Con el fin de no correr detrás de quimeras, no nos olvidemos tampoco de lo que conviene a
nuestra condición. La humanidad tiene su puesto en el orden de las cosas; la infancia posee
también el suyo en el orden de la vida humana; es indispensable considerar al hombre en el
hombre, y al niño en el niño. Debemos asignar a cada uno su lugar y fijarle en el mismo,
ordenar las pasiones humanas según la constitución del hombre, y es todo esto lo que
nosotros podemos hacer para su bienestar. Lo restante depende de causas extrañas que no
están en nuestro poder.

No sabemos lo que es la dicha o desdicha absoluta. Todo esta mezclado en esta vida; uno no se
complace con ningún sentimiento puro, ni permanecemos dos momentos en el mismo estado.
Las inclinaciones de nuestras almas, como las modificaciones de nuestro cuerpo, están en un
flujo continuo. El bien y el mal son comunes a todos, aunque en medidas diferentes. El más
feliz es el que menos penas padece, y el más miserable es el que menos placeres disfruta.

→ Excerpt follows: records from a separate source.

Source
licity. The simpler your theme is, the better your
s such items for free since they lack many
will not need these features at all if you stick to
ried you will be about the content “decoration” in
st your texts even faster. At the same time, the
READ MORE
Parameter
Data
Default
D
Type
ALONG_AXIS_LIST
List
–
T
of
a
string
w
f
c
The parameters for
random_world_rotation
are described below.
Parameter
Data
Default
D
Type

Siempre se poseen más sufrimientos y goces: he ahí la diferencia que es común a todos; la
felicidad del hombre en este mundo no es otra cosa que un estado negativo; se la debe medir
por la menor cantidad de males que sufren.

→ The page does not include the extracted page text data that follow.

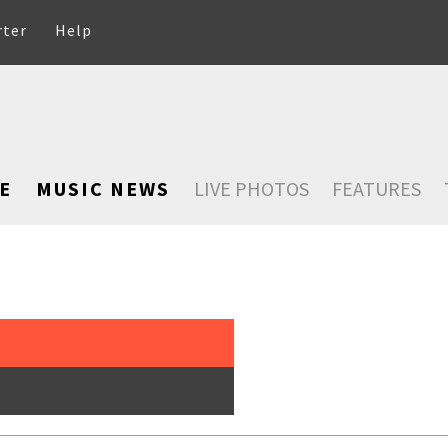
rter
Help
E
MUSIC NEWS
LIVE PHOTOS
FEATURES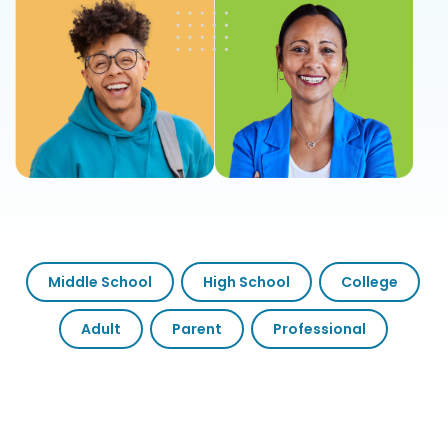
Middle School
High School
College
Adult
Parent
Professional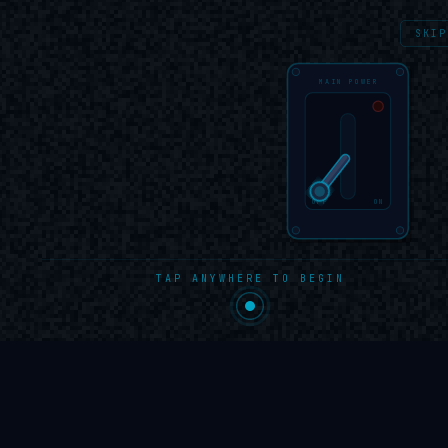
OEP
/
portfolio
SKIP
MAIN POWER
OFF
ON
TAP ANYWHERE TO BEGIN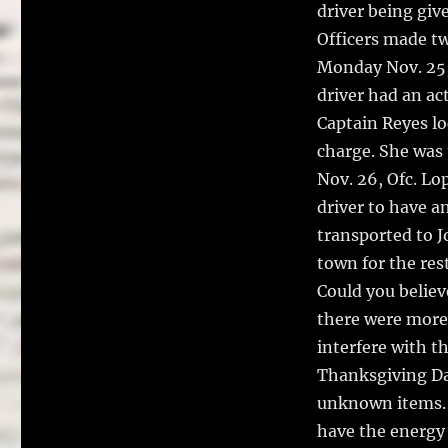
driver being giv
Officers made tw
Monday Nov. 25, 
driver had an ac
Captain Reyes lo
charge. She was 
Nov. 26, Ofc. Lo
driver to have a
transported to J
town for the res
Could you believ
there were more
interfere with t
Thanksgiving Day
unknown items. I
have the energy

Todo sentimiento de dolor es inseparable del deseo de librarse del mismo; toda idea de placer
va unida al deseo de disfrutarlo; todo deseo supone privación, y todas las privaciones que
sentimos son penosas; nuestra miseria consiste, pues, en la desproporción entre nuestros
deseos y la de nuestras facultades. Un ser sensible en el cual las facultades fuesen iguales a los
deseos serían un ser absolutamente feliz.

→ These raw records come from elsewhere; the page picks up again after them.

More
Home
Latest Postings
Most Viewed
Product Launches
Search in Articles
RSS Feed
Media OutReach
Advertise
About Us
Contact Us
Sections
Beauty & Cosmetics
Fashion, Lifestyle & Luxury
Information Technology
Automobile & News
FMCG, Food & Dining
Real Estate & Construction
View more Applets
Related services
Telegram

¿En que consiste, pues, la sabiduría o la ruta de la verdadera felicidad? Precisamente no está
en disminuir nuestros deseos, ya que si estuvieran por debajo de nuestro poder, una parte de
nuestras facultades quedaría ociosa, y nosotros no gozaríamos de todo nuestro ser. Esto no
consiste en otra cosa que extender nuestras facultades, pues si nuestros deseos se extendieran
al mismo tiempo en mayor cantidad, seriamos más infelices. Pero esto es disminuir el exceso
de los deseos sobre las facultades y poner en perfecta igualdad el poder y la voluntad.